First appointed by (who else?) Ronald Reagan, Greenspan admitted putting too much faith in the theoretical ability of free markets to magically regulate themselves. “Those of us who have looked to the self-interest of lending institutions to protect shareholders’ equity, myself included, are in a state of shocked disbelief,” he confessed.

Evidently, the oracle persuaded himself that bankers wearing $2,000 suits and $500 shoes were too high-minded to steal.

Democrats reminded Greenspan that he’d had the legal authority to prevent irresponsible lending practices but refused to use it, despite increasingly dire warnings from economists outside the government of an unsustainable speculative housing bubble. Perennially indignant Rep. Henry Waxman, D-Calif., put it to him directly: “Do you feel that your ideology pushed you to make decisions that you wish you had not made?”

“Yes, I’ve found a flaw,” Greenspan conceded. “I don’t know how significant or permanent it is. But I’ve been very distressed by that fact.”

Yes, it’s called human nature. Or in theological terms, Original Sin. Leave the vault open, and chances are the cash won’t be there in the morning. A youthful devotee of the very bad novelist Ayn Rand, whose philosophy of “objectivism” holds that unlimited greed produces unlimited good, Greenspan’s as credulous as a child. It’s a good thing he travels mainly by limousine, because the poor fellow would be helpless in the hands of a cunning used car dealer.

“For a man who was once remarkably hard to decipher,” commented Steve Goldstein of MarketWatch.com, “Alan Greenspan is now as clear as an empty Lehman Brothers office.”

He actually believed that Wall Street investment bankers paid multimillion-dollar performance bonuses on the basis of short-term paper profits would restrain themselves from turning the nation’s financial system into a gigantic rigged roulette wheel for the shareholders’ sake.

Even so, Greenspan retained enough self-respect not to play along with the GOP’s latest poisonous alibi — that the entire subprime mortgage debacle was somehow the fault of laws enacted under Jimmy Carter and Bill Clinton forcing banks to make bad loans to poor blacks and Hispanics, who defaulted and took Wall Street down with them.

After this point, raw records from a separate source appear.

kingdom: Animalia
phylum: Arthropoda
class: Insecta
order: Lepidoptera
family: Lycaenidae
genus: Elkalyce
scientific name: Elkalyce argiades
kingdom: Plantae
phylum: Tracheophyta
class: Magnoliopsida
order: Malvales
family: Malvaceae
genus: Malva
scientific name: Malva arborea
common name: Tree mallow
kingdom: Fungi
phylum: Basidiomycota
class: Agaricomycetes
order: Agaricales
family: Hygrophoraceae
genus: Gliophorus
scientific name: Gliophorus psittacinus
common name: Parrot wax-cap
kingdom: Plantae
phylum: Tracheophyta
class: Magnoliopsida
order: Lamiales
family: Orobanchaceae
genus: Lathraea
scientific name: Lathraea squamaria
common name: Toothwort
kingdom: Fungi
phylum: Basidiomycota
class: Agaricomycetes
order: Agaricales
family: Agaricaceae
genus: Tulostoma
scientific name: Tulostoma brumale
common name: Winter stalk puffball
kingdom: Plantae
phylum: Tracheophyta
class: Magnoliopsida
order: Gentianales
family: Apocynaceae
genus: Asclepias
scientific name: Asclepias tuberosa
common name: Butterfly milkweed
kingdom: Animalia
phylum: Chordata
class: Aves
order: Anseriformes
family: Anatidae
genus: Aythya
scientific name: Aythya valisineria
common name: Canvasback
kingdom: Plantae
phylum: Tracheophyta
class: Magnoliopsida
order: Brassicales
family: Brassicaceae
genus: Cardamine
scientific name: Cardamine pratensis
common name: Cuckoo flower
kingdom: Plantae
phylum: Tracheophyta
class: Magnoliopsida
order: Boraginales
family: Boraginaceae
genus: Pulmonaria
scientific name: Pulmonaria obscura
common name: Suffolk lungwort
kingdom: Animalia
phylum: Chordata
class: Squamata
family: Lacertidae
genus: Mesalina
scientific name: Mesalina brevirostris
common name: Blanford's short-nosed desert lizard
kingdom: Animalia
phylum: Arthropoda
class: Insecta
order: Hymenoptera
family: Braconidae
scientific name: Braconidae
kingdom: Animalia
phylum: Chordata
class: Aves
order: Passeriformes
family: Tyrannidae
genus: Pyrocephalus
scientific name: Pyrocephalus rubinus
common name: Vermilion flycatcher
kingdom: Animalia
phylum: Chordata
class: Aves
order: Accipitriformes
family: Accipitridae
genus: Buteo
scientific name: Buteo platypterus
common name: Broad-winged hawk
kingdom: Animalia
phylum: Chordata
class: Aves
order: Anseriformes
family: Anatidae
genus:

That this nasty fable violates simple common sense — hundreds of billions lost on ghetto real estate? — hasn’t prevented it from deluding Republican True Believers who somehow failed to register the fact that the GOP controlled the White House, Senate and House between 2002 and 2006 when the great majority of the damage was done.

Rather than act, Greenspan and his successors pooh-poohed warnings that a speculative bubble was inflating, slashed interest rates to near-record lows and did nothing to restrain investment in mortgage-based securities whose underlying worthlessness was concealed from buyers in an elaborate game of financial musical chairs.

And guess what? It turns out, writes Newsweek business columnist Daniel Gross, that while minority homeowners actually have very good records of paying off mortgages, “lending money recklessly to obscenely rich white guys, such as Richard Fuld of Lehman Bros. or Jimmy Cayne of Bear Stearns, can be really risky.”

Nobody forced these jokers to lend out upward of $33 for every dollar kept in reserve, an absurdly dangerous strategy. They did it because they were making out like bandits on fees and commissions. With luck, their multimillion-dollar bonuses would be safely ensconced in T-bills when the music stopped.

Invited by GOP congressmen to blame government-sponsored mortgage giants Fannie Mae and Freddie Mac for the debacle, Greenspan demurred. “The evidence strongly suggests that without the excess demand from securitizers,” he said “subprime mortgage originations (undeniably the original source of the crisis) would have been far smaller and defaults accordingly far lower.”

Greenspan looked like a fool, but he did salvage his honor.